Slightly more than a century ago, brethren became tired of the quiet "waters of Shiloah." They longed for the larger and more impressive waters that flowed in the land of denominationalism, so they established the American Christian Missionary Society, a board through which churches did their "mission" work. Later, mechanical instruments of music were embraced in the worship and brethren who had admired the larger waters were drowned in them and the present day Christian Church with her instruments of music, choirs, special day observances, and all her other rebellious actions to the sacred word of God stands as evidence of that fact.

We have witnessed in our generation what in principle took place before and resulted in full-scale apostasies. The Herald of Truth, "brain child" of James W. Nichols and James D. Williford, has swept hundreds of churches into digression because such efforts as "The Catholic Hour," "The Baptist Hour," and "The Lutheran Hour", cooperative arrangements of the surrounding "nations" have enticed our brethren to have something like them. It was not enough for each church to do its own radio or television preaching, but it must be done by a big centralized effort like the denominations have, promoted and steam rollered without regard to the convictions of those who oppose it. The Herald of Truth, church support of human institutions, and the social gospel ("fellowship" halls, "fellowship" gatherings, recreational activities, and youth camps, all promoted and supported by churches) have no basis in God's word. They are the bigger waters of other "nations" and a rebellion to the "waters of Shiloah." The brethren who have admired, applauded, and followed the arrangements, and losing their identity as the peculiar people of God, they now speak the "language of Ashdod." It is no wonder that some in that group are now claiming that the Holy Spirit directs them, separate and apart from the word, and even claiming to speak in "tongues." This comes as no great surprise when we consider that we are absorbed by what we depend upon. When brethren seek the "waters" of the denominations, the flood gate is lifted and the mighty waters of the denominations roll in like a gigantic tide.
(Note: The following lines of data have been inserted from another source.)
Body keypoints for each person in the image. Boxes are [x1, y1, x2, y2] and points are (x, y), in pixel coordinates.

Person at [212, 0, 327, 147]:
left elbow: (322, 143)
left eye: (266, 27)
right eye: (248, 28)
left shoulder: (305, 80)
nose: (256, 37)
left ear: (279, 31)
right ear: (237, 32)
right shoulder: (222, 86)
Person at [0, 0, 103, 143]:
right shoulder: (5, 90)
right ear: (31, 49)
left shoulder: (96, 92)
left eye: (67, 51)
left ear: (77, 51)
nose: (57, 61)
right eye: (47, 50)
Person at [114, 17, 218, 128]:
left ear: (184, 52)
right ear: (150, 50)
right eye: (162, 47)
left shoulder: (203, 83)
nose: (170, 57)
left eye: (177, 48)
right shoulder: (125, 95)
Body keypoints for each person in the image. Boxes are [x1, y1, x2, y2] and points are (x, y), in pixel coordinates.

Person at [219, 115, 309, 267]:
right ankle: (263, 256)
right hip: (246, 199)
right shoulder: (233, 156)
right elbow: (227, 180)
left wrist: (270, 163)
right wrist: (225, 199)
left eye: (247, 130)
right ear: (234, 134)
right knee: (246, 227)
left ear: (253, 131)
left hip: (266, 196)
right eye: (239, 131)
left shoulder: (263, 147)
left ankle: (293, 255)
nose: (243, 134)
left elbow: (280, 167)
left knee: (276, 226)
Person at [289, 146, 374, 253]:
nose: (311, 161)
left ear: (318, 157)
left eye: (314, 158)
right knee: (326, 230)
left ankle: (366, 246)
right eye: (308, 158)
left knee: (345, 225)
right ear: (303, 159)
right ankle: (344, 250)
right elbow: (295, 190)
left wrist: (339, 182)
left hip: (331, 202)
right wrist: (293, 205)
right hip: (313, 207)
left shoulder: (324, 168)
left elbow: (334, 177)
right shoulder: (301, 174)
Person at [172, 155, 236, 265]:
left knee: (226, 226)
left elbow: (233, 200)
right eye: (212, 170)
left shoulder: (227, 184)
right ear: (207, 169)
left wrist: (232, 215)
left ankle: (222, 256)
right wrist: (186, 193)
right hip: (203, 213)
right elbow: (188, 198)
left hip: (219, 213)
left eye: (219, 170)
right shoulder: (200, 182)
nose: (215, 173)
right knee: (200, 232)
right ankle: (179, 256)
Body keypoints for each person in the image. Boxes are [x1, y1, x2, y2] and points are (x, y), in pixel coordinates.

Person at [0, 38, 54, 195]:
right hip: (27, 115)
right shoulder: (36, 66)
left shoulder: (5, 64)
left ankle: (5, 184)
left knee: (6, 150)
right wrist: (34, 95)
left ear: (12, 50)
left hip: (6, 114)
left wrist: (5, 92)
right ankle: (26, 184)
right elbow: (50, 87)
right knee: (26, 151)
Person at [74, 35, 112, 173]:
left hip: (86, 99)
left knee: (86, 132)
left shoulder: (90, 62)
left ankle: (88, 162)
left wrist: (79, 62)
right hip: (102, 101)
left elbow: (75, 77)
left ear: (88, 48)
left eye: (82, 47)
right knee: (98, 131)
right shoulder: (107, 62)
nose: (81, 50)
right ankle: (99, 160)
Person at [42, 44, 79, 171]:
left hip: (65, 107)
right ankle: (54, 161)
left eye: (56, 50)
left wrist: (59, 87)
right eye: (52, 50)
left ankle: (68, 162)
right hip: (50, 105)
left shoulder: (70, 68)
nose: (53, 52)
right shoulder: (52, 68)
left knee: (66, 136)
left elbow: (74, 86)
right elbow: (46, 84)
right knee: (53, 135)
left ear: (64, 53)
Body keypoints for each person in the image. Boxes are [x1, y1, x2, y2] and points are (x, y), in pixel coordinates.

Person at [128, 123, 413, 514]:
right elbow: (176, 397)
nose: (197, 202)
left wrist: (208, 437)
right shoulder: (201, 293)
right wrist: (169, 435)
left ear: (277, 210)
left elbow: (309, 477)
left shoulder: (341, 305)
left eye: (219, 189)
God's word is the complete guide for the work, organization, life, and worship of God's people. Its teaching is lucid upon these matters. God's way can -not be improved upon or substituted by man. They are the "waters of Shiloah." Naaman thought that the Abanah and Pharpar rivers, the waters of Damascus, were better than all the waters of Israel and that he could wash in them and be cleansed of his leprosy (2 Kings 5:12). He was looking for something more glamorous and more spectacular than what God had provided. This is the seat of the whole problem in the church today. It is rebellion to God's authority. May we ever be content with the "waters of Shiloah" by seeking God and His will and humbly submitting to it.